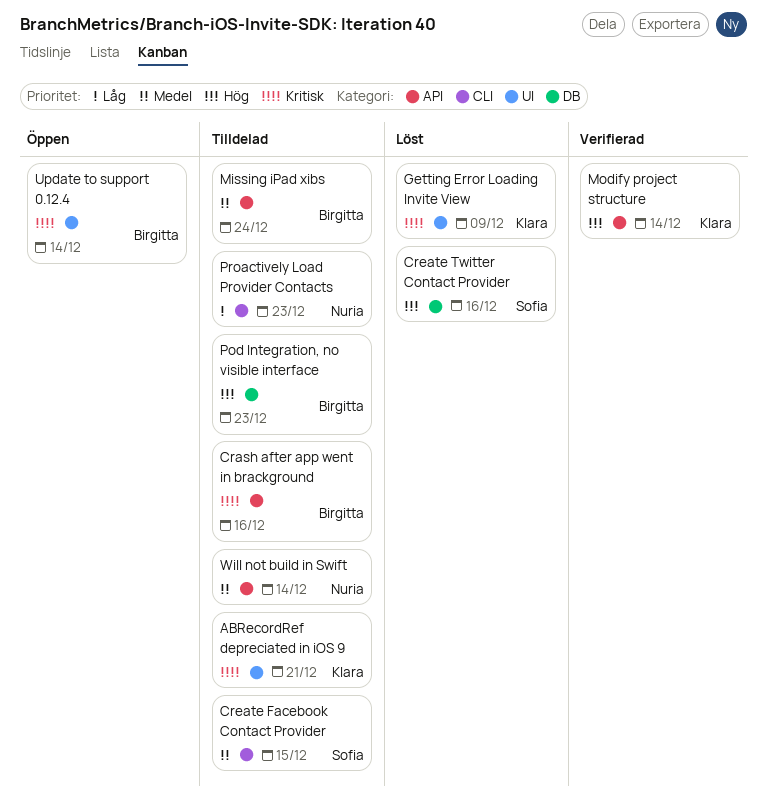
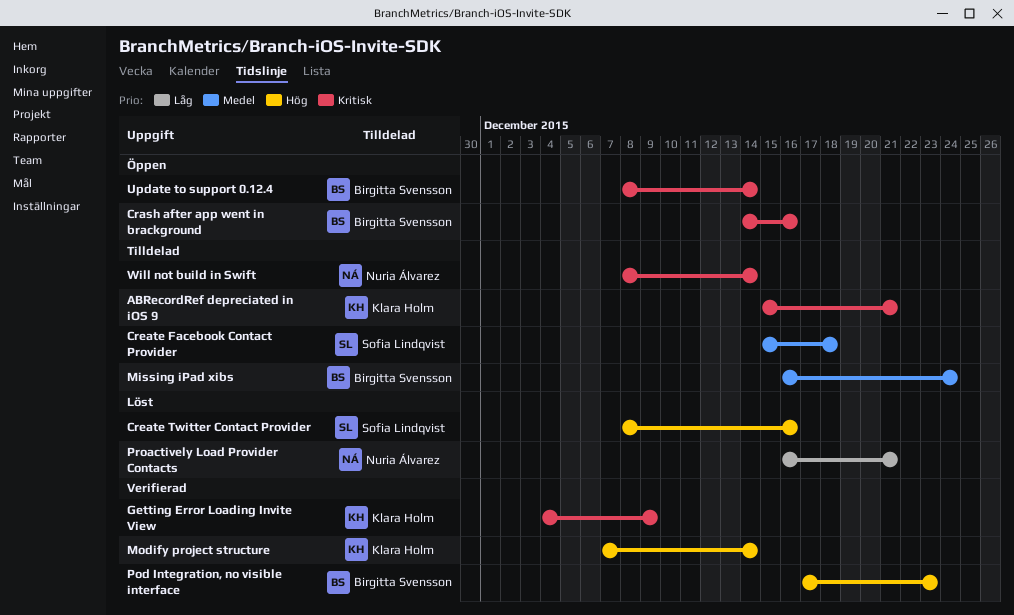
Crash after app went in brackground, status: Tilldelad -> Öppen
Create Facebook Contact Provider, due: Dec 15 -> Dec 18
Getting Error Loading Invite View, status: Löst -> Verifierad
Pod Integration, no visible interface, status: Tilldelad -> Verifierad
Proactively Load Provider Contacts, status: Tilldelad -> Löst
Proactively Load Provider Contacts, due: Dec 23 -> Dec 21
Will not build in Swift, priority: Medel -> Kritisk

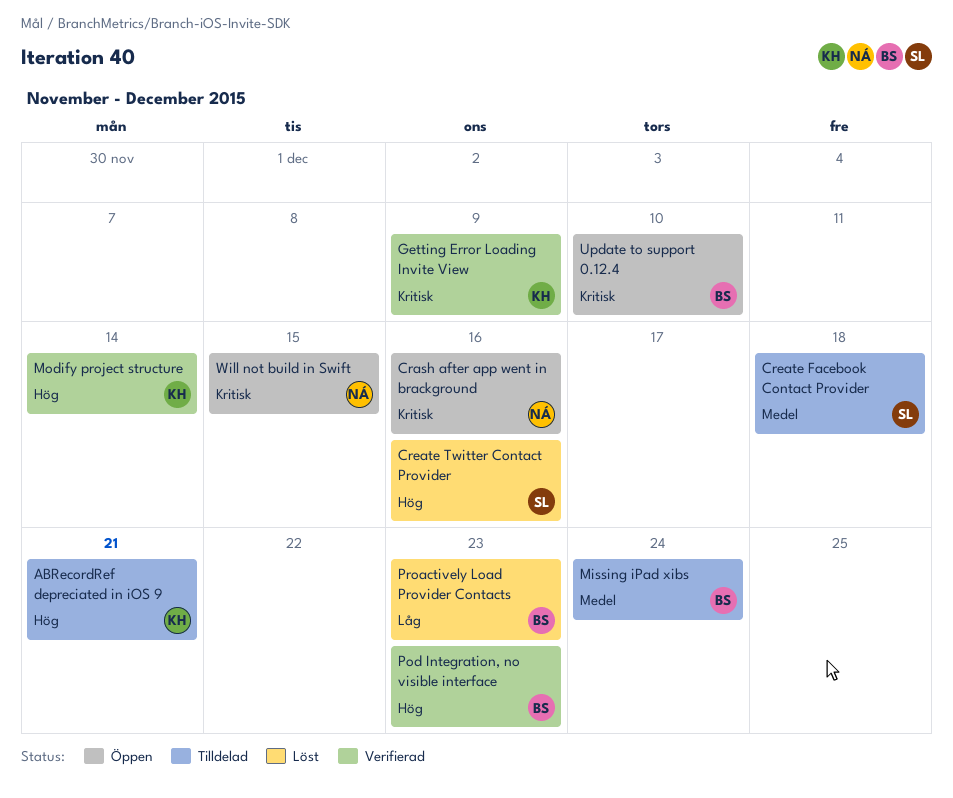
ABRecordRef depreciated in iOS 9, priority: Kritisk -> Hög
Crash after app went in brackground, owner: Birgitta Svensson -> Nuria Álvarez
Proactively Load Provider Contacts, owner: Nuria Álvarez -> Birgitta Svensson
Proactively Load Provider Contacts, due: Dec 21 -> Dec 23
Update to support 0.12.4, due: Dec 14 -> Dec 10
Will not build in Swift, status: Tilldelad -> Öppen
Will not build in Swift, due: Dec 14 -> Dec 15

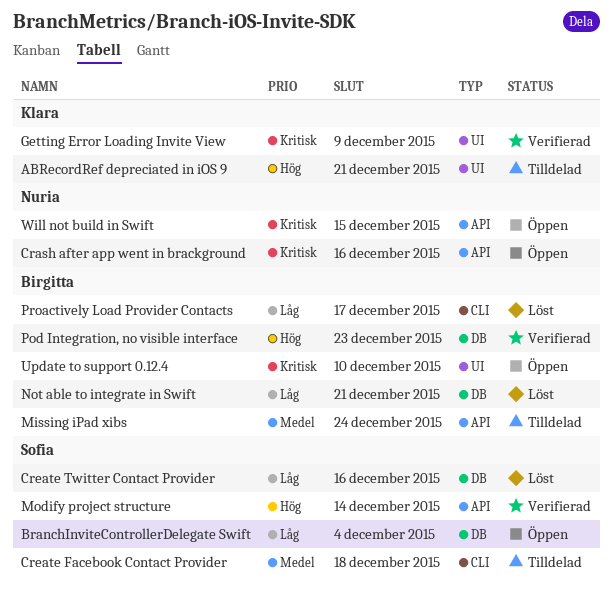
BranchInviteControllerDelegate Swift: none -> present
Create Twitter Contact Provider, priority: Hög -> Låg
Modify project structure, owner: Klara -> Sofia
Not able to integrate in Swift: none -> present
Proactively Load Provider Contacts, due: Dec 23 -> Dec 17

━━━━━━━━━━━━━━━━

Please return only the lines from the top of the data through the line with "Proactively Load Provider Contacts, due: Dec 23 -> Dec 21", exactly as written, and drop every picture.

Crash after app went in brackground, status: Tilldelad -> Öppen
Create Facebook Contact Provider, due: Dec 15 -> Dec 18
Getting Error Loading Invite View, status: Löst -> Verifierad
Pod Integration, no visible interface, status: Tilldelad -> Verifierad
Proactively Load Provider Contacts, status: Tilldelad -> Löst
Proactively Load Provider Contacts, due: Dec 23 -> Dec 21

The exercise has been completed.